Let's try downloading the file again:

In [19]:
!wget http://host.docker.internal:9000/exercise-2/eth_zurich.jpeg

--2023-08-04 15:45:19--  http://host.docker.internal:9000/exercise-2/eth_zurich.jpeg
Resolving proxy.ethz.ch (proxy.ethz.ch)... 129.132.202.155
Connecting to proxy.ethz.ch (proxy.ethz.ch)|129.132.202.155|:3128... connected.
Proxy request sent, awaiting response... 307 Temporary Redirect
Location: https://proxybd.ethz.ch/cgi-bin/login.pl?url=http%3A%2F%2Fhost.docker.internal%3A9000%2Fexercise-2%2Feth_zurich.jpeg [following]
--2023-08-04 15:45:19--  https://proxybd.ethz.ch/cgi-bin/login.pl?url=http%3A%2F%2Fhost.docker.internal%3A9000%2Fexercise-2%2Feth_zurich.jpeg
Connecting to proxy.ethz.ch (proxy.ethz.ch)|129.132.202.155|:3128... 

connected.
Proxy request sent, awaiting response... 200 OK
Length: unspecified [text/html]
Saving to: ‘eth_zurich.jpeg.2’

eth_zurich.jpeg.2       [ <=>                ]   1.15K  --.-KB/s    in 0.01s   

2023-08-04 15:45:19 (117 KB/s) - ‘eth_zurich.jpeg.2’ saved [1182]
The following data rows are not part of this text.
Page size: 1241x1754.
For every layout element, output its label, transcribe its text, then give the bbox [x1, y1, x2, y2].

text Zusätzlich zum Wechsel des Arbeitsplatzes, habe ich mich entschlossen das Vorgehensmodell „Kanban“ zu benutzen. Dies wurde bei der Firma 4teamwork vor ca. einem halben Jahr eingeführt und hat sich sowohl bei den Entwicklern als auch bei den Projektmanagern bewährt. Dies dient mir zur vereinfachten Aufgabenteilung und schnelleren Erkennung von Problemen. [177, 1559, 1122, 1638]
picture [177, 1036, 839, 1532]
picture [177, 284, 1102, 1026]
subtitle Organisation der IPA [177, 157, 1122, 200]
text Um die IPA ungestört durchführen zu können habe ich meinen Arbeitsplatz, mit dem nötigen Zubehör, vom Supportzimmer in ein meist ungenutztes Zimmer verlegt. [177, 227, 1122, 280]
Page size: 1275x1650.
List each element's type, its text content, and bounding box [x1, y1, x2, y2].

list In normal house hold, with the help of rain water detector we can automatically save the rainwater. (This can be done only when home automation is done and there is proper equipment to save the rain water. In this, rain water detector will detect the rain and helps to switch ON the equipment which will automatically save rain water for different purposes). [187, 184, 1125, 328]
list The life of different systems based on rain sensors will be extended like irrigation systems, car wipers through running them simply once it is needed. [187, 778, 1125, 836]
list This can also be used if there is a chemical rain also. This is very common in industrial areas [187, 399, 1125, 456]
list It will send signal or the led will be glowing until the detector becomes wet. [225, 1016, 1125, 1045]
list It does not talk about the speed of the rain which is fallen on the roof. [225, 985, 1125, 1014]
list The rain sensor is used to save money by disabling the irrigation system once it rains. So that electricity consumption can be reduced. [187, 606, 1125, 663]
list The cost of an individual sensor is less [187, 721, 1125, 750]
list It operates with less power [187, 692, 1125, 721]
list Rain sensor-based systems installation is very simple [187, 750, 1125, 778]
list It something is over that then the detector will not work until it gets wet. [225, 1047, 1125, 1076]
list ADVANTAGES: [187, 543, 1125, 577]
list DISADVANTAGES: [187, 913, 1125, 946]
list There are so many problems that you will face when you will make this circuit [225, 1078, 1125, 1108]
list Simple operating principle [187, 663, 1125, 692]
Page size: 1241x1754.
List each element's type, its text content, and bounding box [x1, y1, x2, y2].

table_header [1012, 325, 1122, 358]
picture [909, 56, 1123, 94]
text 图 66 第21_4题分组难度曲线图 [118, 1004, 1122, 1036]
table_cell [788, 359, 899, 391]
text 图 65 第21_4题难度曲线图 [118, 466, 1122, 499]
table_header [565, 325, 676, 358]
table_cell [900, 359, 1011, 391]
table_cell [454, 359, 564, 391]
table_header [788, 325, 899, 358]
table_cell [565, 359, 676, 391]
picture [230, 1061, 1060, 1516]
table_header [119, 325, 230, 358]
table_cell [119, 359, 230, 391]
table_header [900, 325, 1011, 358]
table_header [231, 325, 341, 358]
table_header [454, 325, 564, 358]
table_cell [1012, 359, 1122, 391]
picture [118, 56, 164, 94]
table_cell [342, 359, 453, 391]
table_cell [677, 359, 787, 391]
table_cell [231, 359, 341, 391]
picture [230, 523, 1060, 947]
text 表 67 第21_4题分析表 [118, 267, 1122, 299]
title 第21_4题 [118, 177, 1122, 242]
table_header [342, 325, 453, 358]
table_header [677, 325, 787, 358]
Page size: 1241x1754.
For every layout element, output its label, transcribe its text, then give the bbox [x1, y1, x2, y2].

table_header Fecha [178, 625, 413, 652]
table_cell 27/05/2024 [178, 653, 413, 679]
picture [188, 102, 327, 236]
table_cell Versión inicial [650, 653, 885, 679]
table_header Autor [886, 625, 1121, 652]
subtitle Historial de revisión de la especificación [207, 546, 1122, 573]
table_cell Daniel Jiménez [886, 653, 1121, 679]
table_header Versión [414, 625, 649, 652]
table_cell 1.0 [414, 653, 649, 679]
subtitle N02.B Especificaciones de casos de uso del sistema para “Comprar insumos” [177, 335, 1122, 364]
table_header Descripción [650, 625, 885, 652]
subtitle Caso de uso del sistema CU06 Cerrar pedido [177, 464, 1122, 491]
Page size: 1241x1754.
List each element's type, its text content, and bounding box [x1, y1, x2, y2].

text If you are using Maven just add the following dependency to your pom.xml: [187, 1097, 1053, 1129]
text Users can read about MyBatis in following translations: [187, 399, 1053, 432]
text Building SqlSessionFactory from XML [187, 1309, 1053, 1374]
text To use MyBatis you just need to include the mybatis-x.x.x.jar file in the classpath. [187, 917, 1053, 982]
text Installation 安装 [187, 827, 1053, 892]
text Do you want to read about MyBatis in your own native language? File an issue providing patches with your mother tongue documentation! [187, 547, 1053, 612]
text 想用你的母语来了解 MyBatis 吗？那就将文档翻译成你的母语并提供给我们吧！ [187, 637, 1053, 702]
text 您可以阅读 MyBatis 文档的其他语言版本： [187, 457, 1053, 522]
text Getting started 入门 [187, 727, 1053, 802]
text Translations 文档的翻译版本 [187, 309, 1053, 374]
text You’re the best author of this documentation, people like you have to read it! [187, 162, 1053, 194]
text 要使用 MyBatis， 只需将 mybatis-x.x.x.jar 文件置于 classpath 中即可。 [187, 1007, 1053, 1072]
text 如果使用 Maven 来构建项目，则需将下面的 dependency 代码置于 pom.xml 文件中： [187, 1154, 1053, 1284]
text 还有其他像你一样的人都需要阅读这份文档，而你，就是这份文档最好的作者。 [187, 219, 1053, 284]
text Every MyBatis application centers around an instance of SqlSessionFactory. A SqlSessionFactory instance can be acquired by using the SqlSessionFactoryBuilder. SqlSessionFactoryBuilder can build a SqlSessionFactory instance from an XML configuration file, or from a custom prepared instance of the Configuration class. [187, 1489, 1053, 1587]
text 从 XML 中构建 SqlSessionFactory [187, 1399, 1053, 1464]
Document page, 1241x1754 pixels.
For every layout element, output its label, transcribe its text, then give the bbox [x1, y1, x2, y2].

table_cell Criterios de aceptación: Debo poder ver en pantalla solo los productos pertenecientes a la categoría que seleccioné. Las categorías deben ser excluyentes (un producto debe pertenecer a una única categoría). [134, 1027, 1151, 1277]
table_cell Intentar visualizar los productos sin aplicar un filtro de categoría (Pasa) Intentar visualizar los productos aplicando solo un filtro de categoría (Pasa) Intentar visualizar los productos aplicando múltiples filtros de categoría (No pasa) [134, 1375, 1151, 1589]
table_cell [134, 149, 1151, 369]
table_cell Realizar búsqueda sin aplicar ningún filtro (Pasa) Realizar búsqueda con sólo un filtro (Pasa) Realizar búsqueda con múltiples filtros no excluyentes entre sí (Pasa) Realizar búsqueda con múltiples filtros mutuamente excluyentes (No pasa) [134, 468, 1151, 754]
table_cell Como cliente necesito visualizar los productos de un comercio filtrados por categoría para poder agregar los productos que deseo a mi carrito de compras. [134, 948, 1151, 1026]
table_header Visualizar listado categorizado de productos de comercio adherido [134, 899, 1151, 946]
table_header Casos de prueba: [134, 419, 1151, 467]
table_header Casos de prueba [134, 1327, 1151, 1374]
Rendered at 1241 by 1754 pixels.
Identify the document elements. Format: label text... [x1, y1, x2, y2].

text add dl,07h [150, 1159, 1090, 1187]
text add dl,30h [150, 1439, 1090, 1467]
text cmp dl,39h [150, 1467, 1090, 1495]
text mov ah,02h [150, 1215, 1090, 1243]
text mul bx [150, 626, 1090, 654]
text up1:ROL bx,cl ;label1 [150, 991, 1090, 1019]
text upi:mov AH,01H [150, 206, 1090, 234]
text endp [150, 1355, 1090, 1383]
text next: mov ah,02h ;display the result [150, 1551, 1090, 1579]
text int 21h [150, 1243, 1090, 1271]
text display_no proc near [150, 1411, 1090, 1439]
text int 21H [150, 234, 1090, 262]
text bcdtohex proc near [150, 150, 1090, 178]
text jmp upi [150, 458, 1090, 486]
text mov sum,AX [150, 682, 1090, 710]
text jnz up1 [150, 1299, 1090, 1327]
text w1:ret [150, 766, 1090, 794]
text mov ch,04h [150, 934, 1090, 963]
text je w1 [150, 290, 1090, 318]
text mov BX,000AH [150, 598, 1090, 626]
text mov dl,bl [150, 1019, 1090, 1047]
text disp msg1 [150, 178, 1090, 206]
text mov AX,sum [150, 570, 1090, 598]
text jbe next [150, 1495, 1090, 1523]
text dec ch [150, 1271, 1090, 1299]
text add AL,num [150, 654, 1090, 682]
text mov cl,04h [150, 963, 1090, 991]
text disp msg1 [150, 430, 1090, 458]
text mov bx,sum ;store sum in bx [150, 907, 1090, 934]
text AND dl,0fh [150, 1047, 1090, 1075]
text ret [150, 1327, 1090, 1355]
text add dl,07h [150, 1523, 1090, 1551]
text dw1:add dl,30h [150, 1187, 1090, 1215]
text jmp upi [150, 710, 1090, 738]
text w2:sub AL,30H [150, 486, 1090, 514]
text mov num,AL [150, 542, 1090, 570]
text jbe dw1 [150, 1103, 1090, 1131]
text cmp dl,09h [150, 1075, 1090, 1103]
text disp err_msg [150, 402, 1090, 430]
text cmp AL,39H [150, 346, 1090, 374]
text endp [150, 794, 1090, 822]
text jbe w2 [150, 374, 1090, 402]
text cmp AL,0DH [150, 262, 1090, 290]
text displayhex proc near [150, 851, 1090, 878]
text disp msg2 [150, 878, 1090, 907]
The file should now have downloaded into your current working directory.

In this exercise, we setup a locally hosted object storage server using MinIO. MinIO is an Amazon S3 compatible object storage solution. Later in this course, we will use Microsoft Azure for Object Storage. While there are differences between these services, you will see that a number of concepts such as Buckets (Containers in Azure), Access keys & Access Policy translate well between them. 


## Whats next:

1. *Public MinIO server*: MinIO provides a public *play* server at [https://play.min.io](https://play.min.io). You can explore the above described above on a server that is not hosted on your machine. Note that any file uploaded this server are considered public and non-protected! So be careful what you upload here. For more information, read here [https://min.io/docs/minio/container/index.html](link).

2. *MinIO console client*: MinIO also comes with a console client to communicate with the servers. You can use this client to practice querying object storage servers and the use of access keys. For more information, look at the documentation at [https://min.io/docs/minio/container/administration/minio-console.html#minio-console](link).

3. *Microsoft Azure / Amazon S3*: These solutions usually provide students with a number of free credits when creating new accounts. You can also try getting some credits on these services to try out these solutions.